New revelations about controversial dividend arbitrage practices at Macquarie have prompted another move by a Danish pension fund to distance itself from the Australian bank – while ATP said the latest reports vindicate its two-year-old policy of not investing in the bank.
Akademiker Pension, which recently changed its name from MP Pension, announced it is putting Macquarie back into investment quarantine – a status which precludes new investments for six months – following recent disclosures by financial daily Børsen and national broadcaster DR about the bank’s role in a long-running international dividend tax scandal.
The pension fund already quarantined the Australian bank in 2018 when the furore over its historical role in the Cum-Ex scandal originally gripped Denmark.
Danes had been particularly outraged because Macquarie was a major shareholder in the former national telecoms company TDC through its investment partnership with Danish pension funds ATP, PFA and PKA.
But in June 2019, AkademikerPension then lifted those investment restrictions, declaring itself satisfied the bank disapproved of its own prior behaviour, had not been involved in similar cases since then and had revised its tax policy to prohibit speculation on dividend tax payments.
According to the new report by DR, a department at the bank worked in 2011 and 2012 to deliberately design a model to make it possible to reclaim tax several times from the same Danish share dividends.
Macquarie staff are currently being investigated in Germany in connection with historical cases of refunds of dividend withholding tax.
Jens Munch Holst, chief executive officer of AkademikerPension, said: “The information provided by Børsen and DR indicates that Macquarie in 2012 was looking for a model to be able to cheat with dividend tax against the Danish state.
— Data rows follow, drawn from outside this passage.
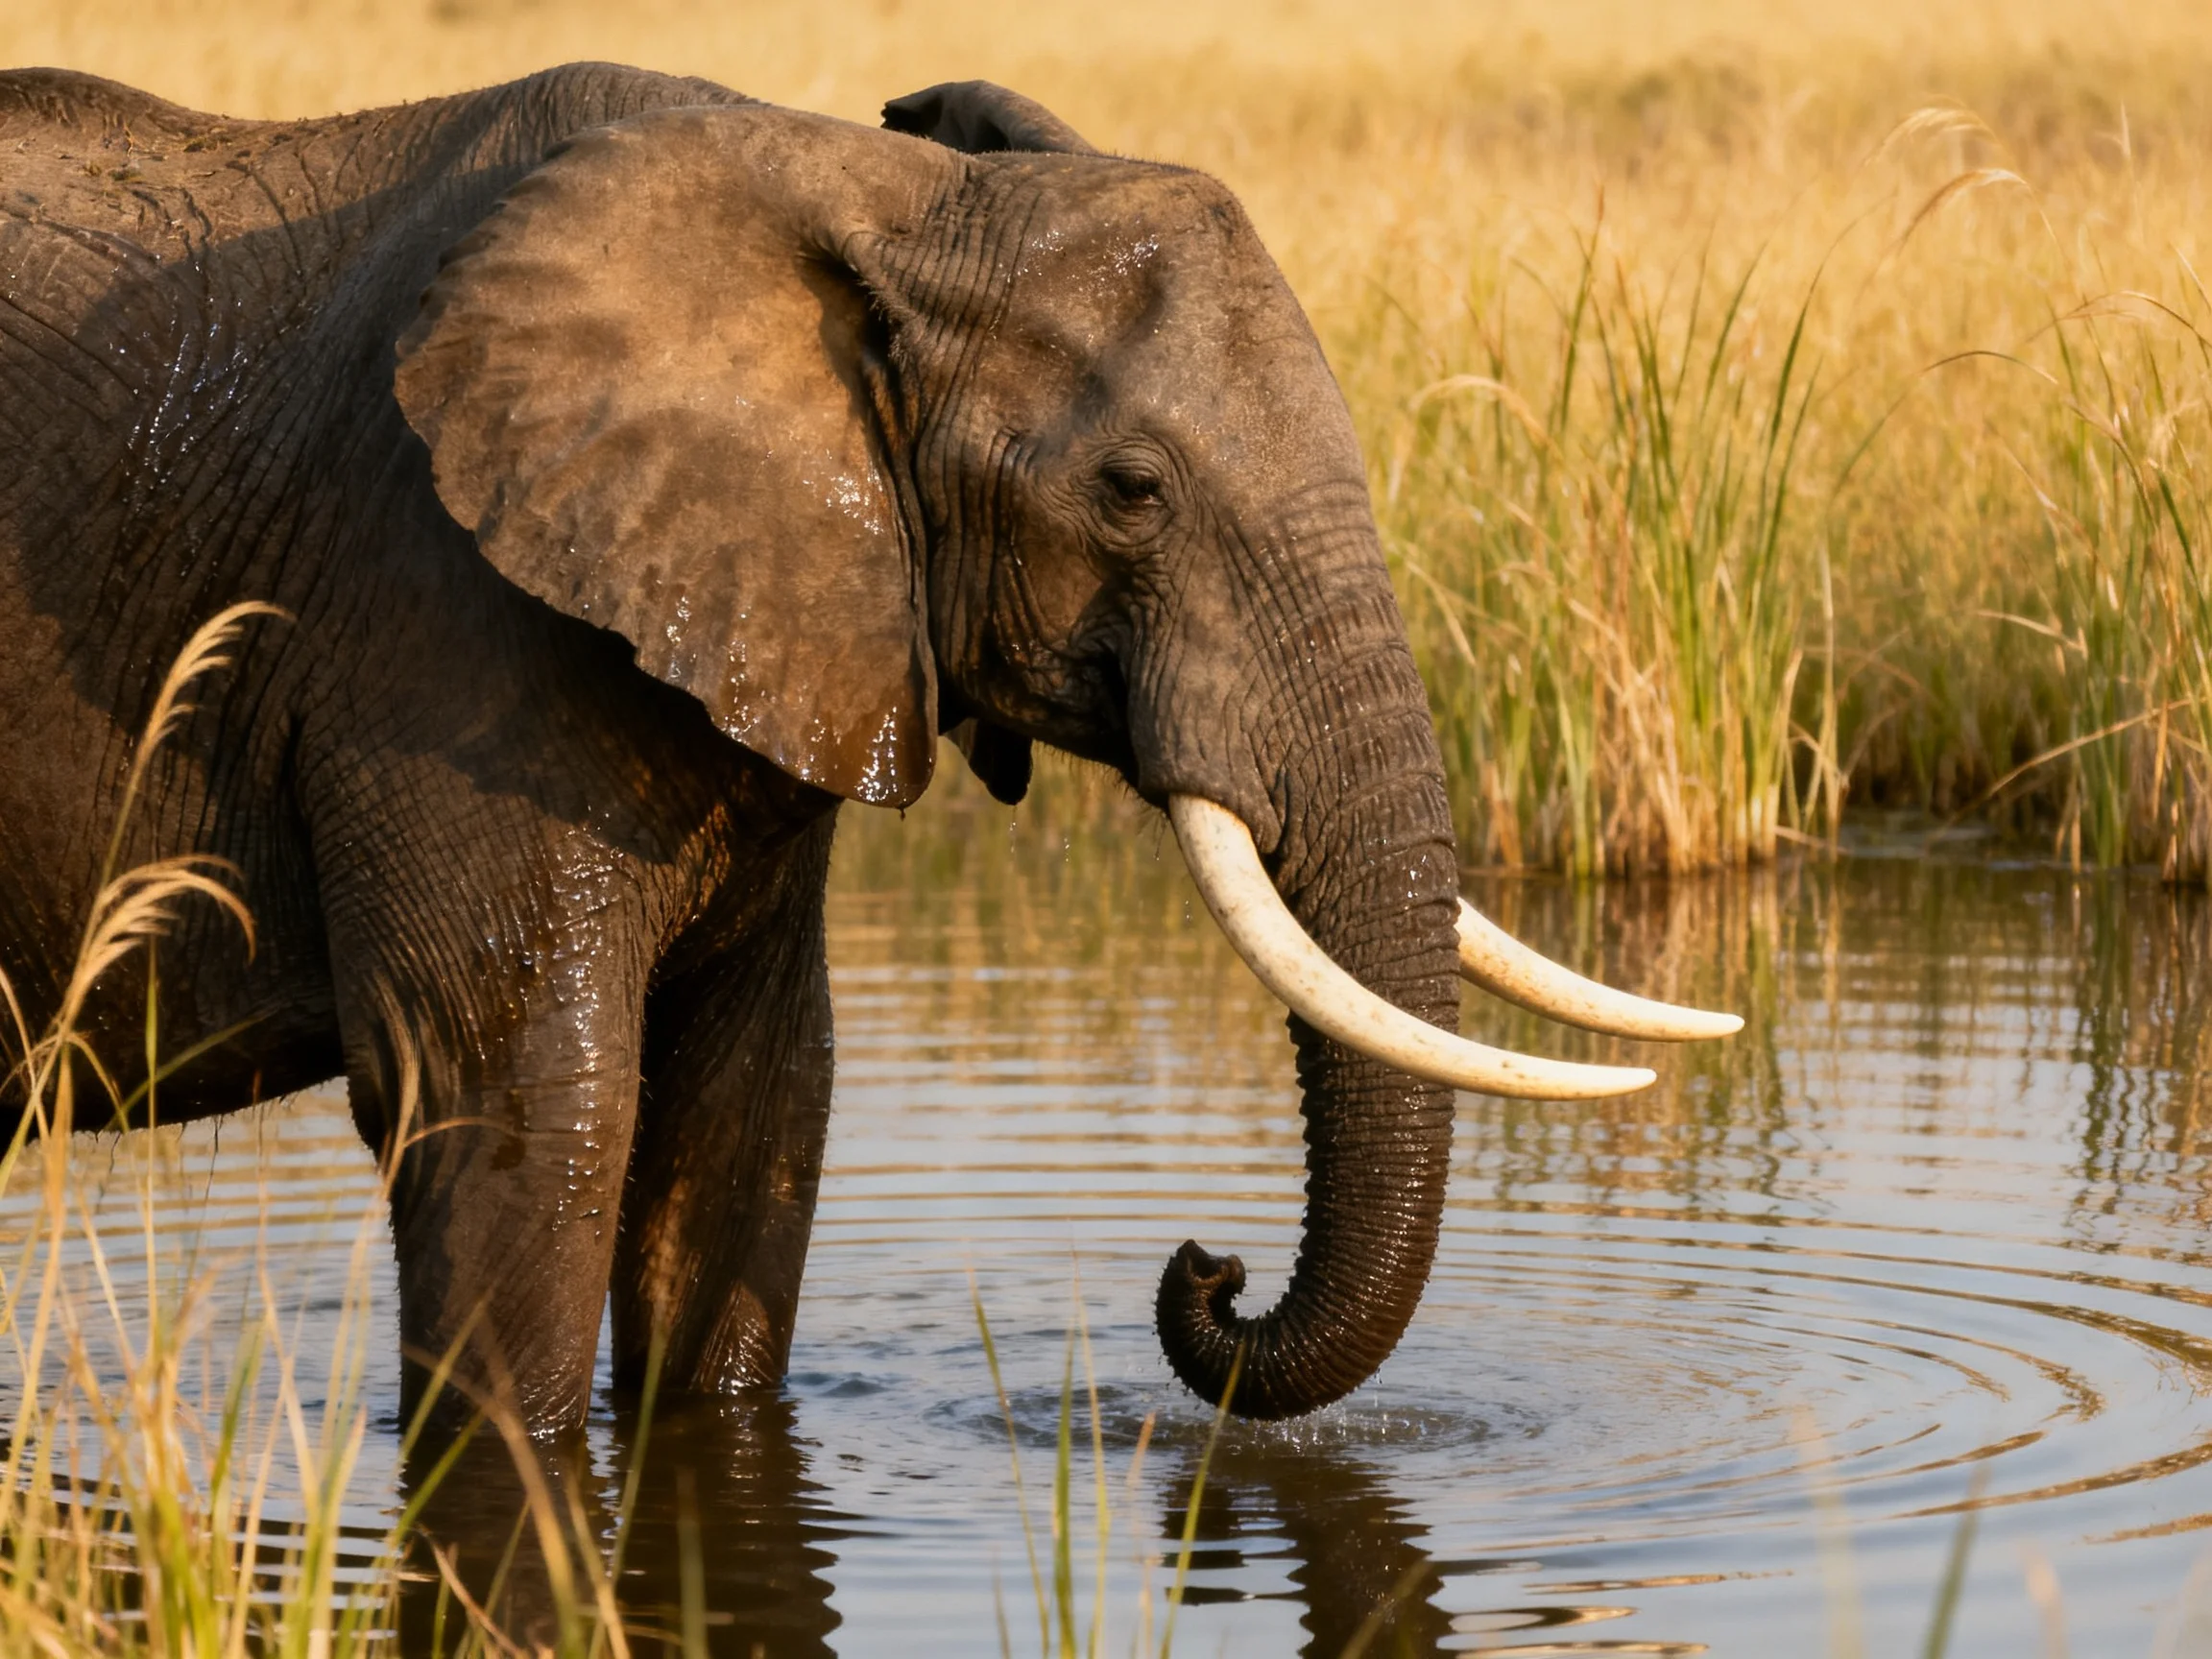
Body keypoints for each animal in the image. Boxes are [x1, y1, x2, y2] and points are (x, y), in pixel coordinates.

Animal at [0, 63, 1739, 1434]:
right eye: (1132, 491)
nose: (1207, 1263)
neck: (875, 195)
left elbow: (758, 1109)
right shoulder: (444, 625)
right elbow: (525, 1110)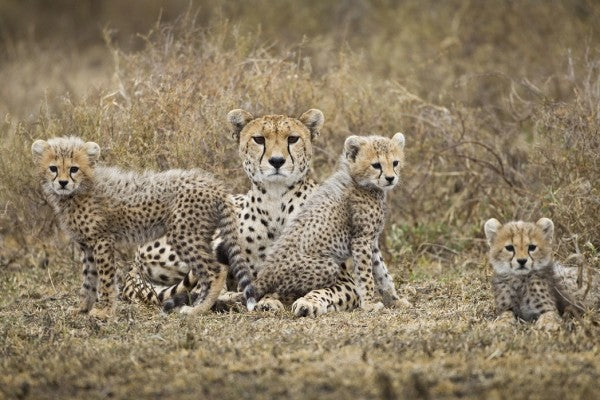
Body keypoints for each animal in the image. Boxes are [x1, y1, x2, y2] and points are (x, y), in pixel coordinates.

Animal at [31, 136, 255, 318]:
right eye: (53, 168)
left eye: (73, 169)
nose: (62, 183)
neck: (79, 190)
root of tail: (211, 183)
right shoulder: (87, 246)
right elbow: (88, 280)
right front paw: (82, 308)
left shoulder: (102, 240)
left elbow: (105, 279)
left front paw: (105, 311)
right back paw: (200, 303)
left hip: (183, 235)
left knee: (216, 270)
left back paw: (198, 309)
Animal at [248, 131, 408, 316]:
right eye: (376, 165)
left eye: (395, 163)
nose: (390, 178)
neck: (364, 184)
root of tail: (263, 274)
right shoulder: (361, 241)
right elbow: (366, 275)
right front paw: (368, 304)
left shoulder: (372, 242)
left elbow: (382, 272)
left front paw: (395, 301)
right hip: (329, 266)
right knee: (280, 289)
“This is new information for us, and if the information is correct, we will of course take a firm distance,” he said.
For now, Munch Holst said the pension fund was asking Macquarie’s management for an explanation, and quarantining the stock until it received this.
AkademikerPension said it currently had DKK52m invested in Macquarie equities, as well as more than DKK800m in infrastructure investments managed by the bank.
Anders Schelde, the pension fund’s CIO, told IPE the quarantine meant it could not enter into new unlisted infrastructure investments with Macquarie, but that it would keep existing unlisted investments and let them run off.
“Even if we had excluded Macquarie we would have kept the unlisted investments until run off, as it is too costly to sell them in the secondary market,” he said.
Meanwhile, ATP, Denmark’s largest pension fund, told IPE its policy regarding Macquarie had not changed since 2018 when allegations against the bank relating to the Cum-Ex scandal had been highlighted in Denmark.
“It remains our policy not to make any new investments in Macquarie or enter into business cooperation with them,” said a spokesman for the fund.
However, the pension fund is still involved with Macquarie as a business partner within the TDC investment.
The ATP spokesman said revelations in the latest investigative reports did not change anything for ATP.
“But it does show that it was right to stop further engagements with the bank,” he added.
He said ATP had decided at the end of last year to put a stop to the critical dialogue it had been conducting with Macquarie over the issue, because the pension fund had been unable to get the answers it wanted.
PFA told Børsen last week that the new information in its report was worrying and that it would include it in the critical dialogue it was already having with Macquarie about the bank’s involvement in dividend tax cases.
“Macquarie is on our watch list and we will not enter into any new cooperation with them until we have been assured that they have provided all available information and that they are no longer in any way involved in cases of unjustified recovery of dividend tax,” the pension provider told the Danish paper.
“It remains our policy not to make any new investments in Macquarie or enter into business cooperation with them”
At PensionDanmark, CIO Claus Stampe told IPE the pension fund had a small investment in an infrastructure fund managed by Macquarie, which was now in the process of unwinding its holdings.
“There are no plans to enter into new business arrangements with Macquarie,” he said.
Labour-market pension fund Sampension said it had almost DKK6.5m invested in Macquarie shares, but was closely monitoring the company regarding its tax practices.
“If we find that they are resuming any unwanted behaviour, the road to exclusion is very short,” the fund’s head of equities Philip Jagd told IPE. “So far, however, we are holding on to our position,” he said.
Danica Pension told IPE it had sold all its investments in Macquarie.
When asked for comment, Macquarie declined to respond to AkademikerPension’s quarantine decision, but provided IPE with the response it had previously given Børsen in relation to its news investigation.
In that response, Macquarie said the memo cited by Børsen had been “consistent with market practice at the time, whereby many banks were seeking opinions on dividend trading strategies.”
“Macquarie has previously stated that it only conducted these types of strategies on the basis of confirmatory legal advice. No such strategy was authorised by Macquarie in relation to Denmark,” the bank said.
“Where we get things wrong or when rules or expectations change, we are always willing to resolve any problems and change our approach. Macquarie regrets our historical involvement and we have taken steps to ensure that this type of activity no longer happens,” the bank said in the response.